Gonzalo Vecina Neto (foto), professor da Faculdade de Saúde Pública da Universidade de São Paulo, discute a valorização do Sistema Único de Saúde (SUS) em tempos de pandemia de COVID-19 e defende a regionalização da saúde como alternativa para garantir melhorias no acesso. “É preciso criar uma regulação de acesso com características geográficas, de regiões de saúde”, afirma. Confira a entrevista exclusiva.
O SUS e a emergência sanitária da COVID-19. Que lições ficam para a sociedade e profissionais de saúde?
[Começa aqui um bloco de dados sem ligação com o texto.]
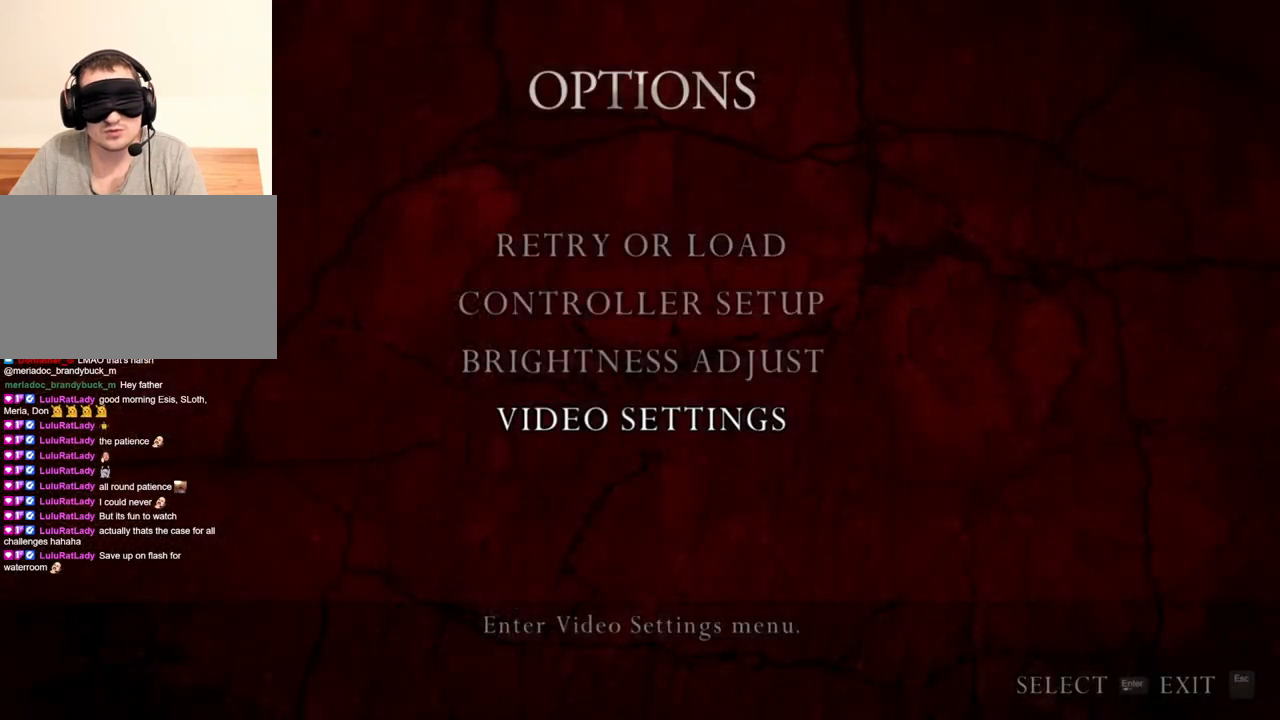
{"keys": [], "mouse": ["right"], "events": []}
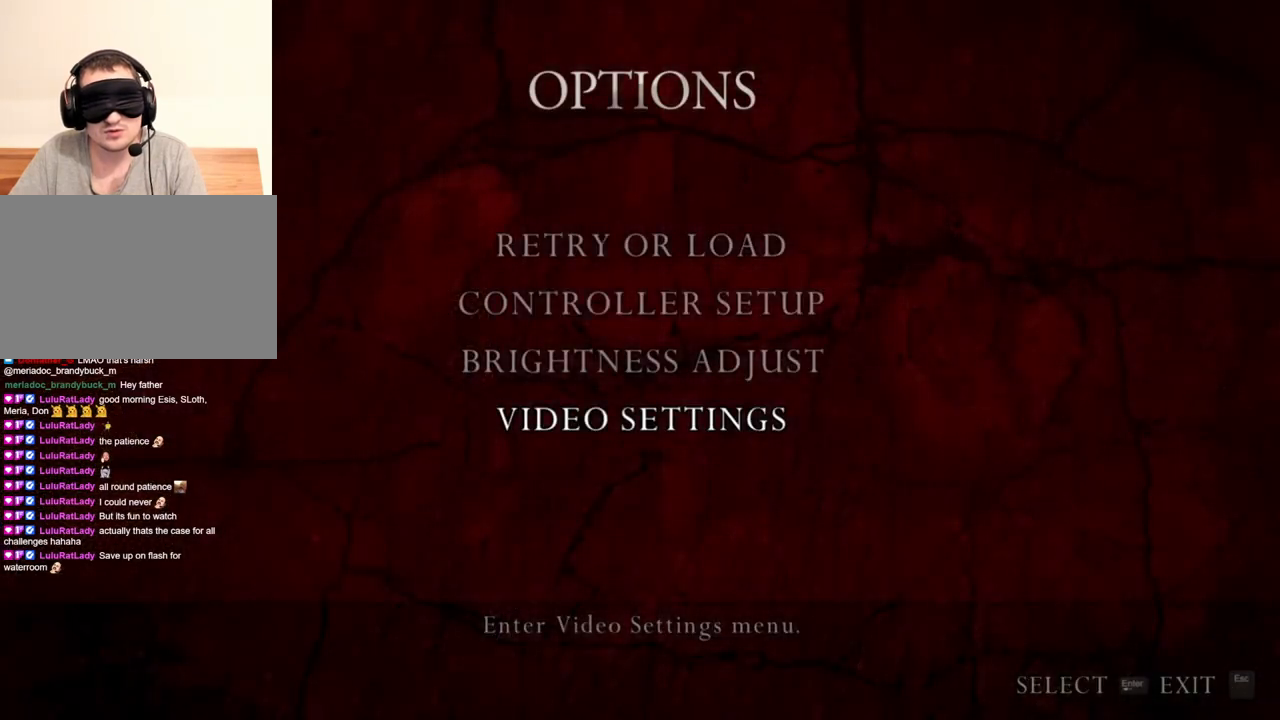
{"keys": [], "mouse": ["right"], "events": []}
Essa epidemia trouxe uma percepção do que aconteceria se não houvesse o Sistema Único de Saúde (SUS). Essa percepção de que o SUS é importante é positiva. No entanto, não existe SUS sem atenção primaria à saúde. É estruturante. E um dos primeiros atos desse governo foi dispensar 15 mil médicos que estavam em lugares remotos do Brasil sem criar nada no lugar. Agora, como recuperar isso? É por vontade da sociedade. A sociedade tem que entender o valor do Sistema Único de Saúde e fazer essa aposta, cobrar os governantes. Não tem outro jeito. Esse governo não se interessa pelo SUS, por isso a sociedade precisa cobrar.
Outro aspecto importante que espero que fique de lição dessa situação é fazer as pessoas perceberem que uma sociedade muito desigual não tem futuro. Se você tem uma pobreza como temos hoje nas periferias das nossas grandes cidades, você nunca vai se sentir sanitariamente seguro. E como resolver o problema da segurança sanitária, de uma epidemia como essa da COVID-19, se na periferia não existe água para lavar a mão, se as casas são sub-habitações onde muitas pessoas convivem num espaço pequeno, o que acaba alimentando a epidemia? Uma sociedade onde grande parte da população não tem emprego, vive na informalidade, não tem acesso a esgoto tratado. É inaceitável. Eu espero que essa epidemia sirva para que a gente aprenda que temos que diminuir essas desigualdades. E isso só vai acontecer se a sociedade resolver investir para melhorar as condições de vida de uma parcela muito grande da nossa população. Tem que haver investimento público, que vem dos impostos que nós pagamos. Temos que aprender a exigir o que deve ser feito com o nosso dinheiro. Não é um favor. A ficha tem que cair.
Priorizar investimento em saúde pública é um caminho para diminuir essa desigualdade?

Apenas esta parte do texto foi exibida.